Provided text.

UpCheckDocs

Create a monitor

Register a check from the dashboard and understand every field.

Before you start

A monitor checks one target on a schedule and records the result as up, slow, or down. You need an UpCheck account and a project; every monitor lives inside a project.

Free plan limits

The free plan includes 5 monitors checked every 5 minutes. Pro raises this to 30 monitors on a 1 minute interval.

Create from the dashboard

Open your project and choose New monitor. The form asks for a name, a target, and a check interval; everything else has a sensible default.

Choose a check type

TypeWhat it checks
HTTPRequests a URL and judges the response status.
KeywordRequests a URL and looks for text in the response body.
APIRequests a URL and validates JSON fields in the response.
PortOpens a TCP connection to a host and port.
DNSResolves a host and optionally compares the record value.

Configure the request

HTTP family monitors default to a HEAD request and switch to GET automatically when content rules are set. You can add:

  • Up to 4 request headers, for example an Authorization header for a protected endpoint.
  • A request body for write methods (POST, PUT, PATCH, DELETE). The body is sent with every scheduled check, so point it at test data, never at real customer writes.

What you need to do.
1. Write out the UpCheck monitor guide word for word, starting with "DNSResolves a host" and going on through "a protected endpoint.".
2. Continue the UpCheck monitor guide, picking up right after its final sentence.
The listing that follows isn't needed.

Dataset extract.

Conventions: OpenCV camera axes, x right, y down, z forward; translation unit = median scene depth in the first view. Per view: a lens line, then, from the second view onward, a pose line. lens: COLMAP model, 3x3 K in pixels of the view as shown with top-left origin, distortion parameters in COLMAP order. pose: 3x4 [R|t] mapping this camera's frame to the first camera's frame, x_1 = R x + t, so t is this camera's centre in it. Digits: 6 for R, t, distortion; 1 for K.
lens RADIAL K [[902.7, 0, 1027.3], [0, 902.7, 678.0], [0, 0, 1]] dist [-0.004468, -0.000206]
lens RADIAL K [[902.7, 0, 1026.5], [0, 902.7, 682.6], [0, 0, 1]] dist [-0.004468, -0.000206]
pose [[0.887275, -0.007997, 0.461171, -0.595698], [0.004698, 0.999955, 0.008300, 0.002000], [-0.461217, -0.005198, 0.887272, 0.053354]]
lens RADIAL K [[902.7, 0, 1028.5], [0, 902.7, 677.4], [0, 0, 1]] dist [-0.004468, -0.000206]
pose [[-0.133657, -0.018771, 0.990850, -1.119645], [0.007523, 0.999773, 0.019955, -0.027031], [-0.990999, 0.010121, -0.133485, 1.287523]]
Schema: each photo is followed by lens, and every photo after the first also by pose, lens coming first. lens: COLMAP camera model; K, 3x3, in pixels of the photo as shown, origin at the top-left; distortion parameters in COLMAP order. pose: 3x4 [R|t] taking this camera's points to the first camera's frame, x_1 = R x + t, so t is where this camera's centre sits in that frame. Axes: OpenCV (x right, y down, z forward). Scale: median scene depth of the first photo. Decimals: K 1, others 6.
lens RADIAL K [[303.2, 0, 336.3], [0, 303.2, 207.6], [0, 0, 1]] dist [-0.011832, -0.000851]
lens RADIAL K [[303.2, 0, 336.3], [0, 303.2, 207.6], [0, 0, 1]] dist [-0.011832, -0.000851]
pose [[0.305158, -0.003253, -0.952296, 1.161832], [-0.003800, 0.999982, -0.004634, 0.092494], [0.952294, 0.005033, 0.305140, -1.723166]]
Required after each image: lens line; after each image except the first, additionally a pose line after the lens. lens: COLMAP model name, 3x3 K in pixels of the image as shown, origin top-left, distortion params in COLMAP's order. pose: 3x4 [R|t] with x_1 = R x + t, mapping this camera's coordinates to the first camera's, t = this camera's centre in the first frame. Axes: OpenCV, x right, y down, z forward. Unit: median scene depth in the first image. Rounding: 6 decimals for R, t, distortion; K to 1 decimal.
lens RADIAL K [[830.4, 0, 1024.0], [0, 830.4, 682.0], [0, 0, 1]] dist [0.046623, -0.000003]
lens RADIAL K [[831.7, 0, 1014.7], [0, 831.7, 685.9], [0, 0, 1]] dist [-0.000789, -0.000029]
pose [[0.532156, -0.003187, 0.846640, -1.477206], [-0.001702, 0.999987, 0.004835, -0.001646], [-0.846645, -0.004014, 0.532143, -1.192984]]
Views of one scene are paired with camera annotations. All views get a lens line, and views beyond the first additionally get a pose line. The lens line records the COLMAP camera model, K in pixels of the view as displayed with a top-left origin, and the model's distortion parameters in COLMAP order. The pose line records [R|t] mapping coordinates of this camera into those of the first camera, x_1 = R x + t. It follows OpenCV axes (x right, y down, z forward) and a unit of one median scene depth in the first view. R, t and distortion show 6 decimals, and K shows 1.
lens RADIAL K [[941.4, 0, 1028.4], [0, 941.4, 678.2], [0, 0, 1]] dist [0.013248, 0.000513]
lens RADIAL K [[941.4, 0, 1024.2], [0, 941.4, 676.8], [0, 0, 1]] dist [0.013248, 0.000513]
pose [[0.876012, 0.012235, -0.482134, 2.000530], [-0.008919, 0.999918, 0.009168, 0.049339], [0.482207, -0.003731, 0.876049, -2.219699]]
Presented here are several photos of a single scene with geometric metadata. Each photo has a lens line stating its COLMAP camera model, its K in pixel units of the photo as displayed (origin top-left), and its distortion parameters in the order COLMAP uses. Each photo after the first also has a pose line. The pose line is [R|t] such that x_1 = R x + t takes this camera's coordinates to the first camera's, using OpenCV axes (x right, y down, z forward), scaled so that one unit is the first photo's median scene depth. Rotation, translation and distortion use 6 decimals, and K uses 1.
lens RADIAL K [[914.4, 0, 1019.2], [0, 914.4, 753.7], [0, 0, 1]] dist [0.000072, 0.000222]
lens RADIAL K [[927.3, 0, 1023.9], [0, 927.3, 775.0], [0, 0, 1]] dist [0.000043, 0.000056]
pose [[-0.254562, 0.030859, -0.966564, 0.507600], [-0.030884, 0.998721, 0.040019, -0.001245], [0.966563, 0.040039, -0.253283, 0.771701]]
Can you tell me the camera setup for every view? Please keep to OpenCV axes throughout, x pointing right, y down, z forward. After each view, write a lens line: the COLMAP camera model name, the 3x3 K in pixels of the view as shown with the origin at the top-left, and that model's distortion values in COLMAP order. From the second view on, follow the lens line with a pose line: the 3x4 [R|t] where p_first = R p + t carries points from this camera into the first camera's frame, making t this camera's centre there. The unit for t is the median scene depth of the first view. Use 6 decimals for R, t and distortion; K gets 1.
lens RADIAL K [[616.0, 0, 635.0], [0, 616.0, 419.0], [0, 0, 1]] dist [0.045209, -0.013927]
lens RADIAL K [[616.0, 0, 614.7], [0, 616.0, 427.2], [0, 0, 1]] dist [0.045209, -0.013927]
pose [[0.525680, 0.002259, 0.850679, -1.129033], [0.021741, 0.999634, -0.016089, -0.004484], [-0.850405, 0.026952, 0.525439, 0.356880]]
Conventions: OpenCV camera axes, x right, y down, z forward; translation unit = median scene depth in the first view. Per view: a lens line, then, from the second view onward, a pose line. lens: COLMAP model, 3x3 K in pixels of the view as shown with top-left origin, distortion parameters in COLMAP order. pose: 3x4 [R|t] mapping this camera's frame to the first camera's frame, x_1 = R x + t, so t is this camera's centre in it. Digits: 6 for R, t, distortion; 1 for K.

Answers by item number.
1.
DNSResolves a host and optionally compares the record value.

Configure the request

HTTP family monitors default to a HEAD request and switch to GET automatically when content rules are set. You can add:

  • Up to 4 request headers, for example an Authorization header for a protected endpoint.

2.
  • Up to 4 content rules: text that must appear, text that must be absent, or a JSON field check.

Advanced HTTP options are Pro

SSL certificate checks, domain expiry warnings, redirect following, custom timeouts, slow thresholds, and exact expected status codes require a paid plan. Headers, request bodies, and content rules are free.

Interval and thresholds

The interval is how often the check runs. Your plan sets the floor: 5 minutes on free, 1 minute on Pro. Two thresholds decide when status flips:

  • fail_threshold: consecutive failed checks before the monitor turns down and alerts fire.
  • recover_threshold: consecutive passing checks before it turns up again.

After you create it

The first check runs right away, so the monitor shows a real status within seconds. From the monitor page you can watch latency, uptime, and the event timeline, pause the monitor, or edit any field from the settings sheet.

Other ways to create monitors

Everything the form does is also available programmatically: the REST API accepts the same fields, and the MCP server lets an AI agent register monitors for you from a plain request like "monitor my site".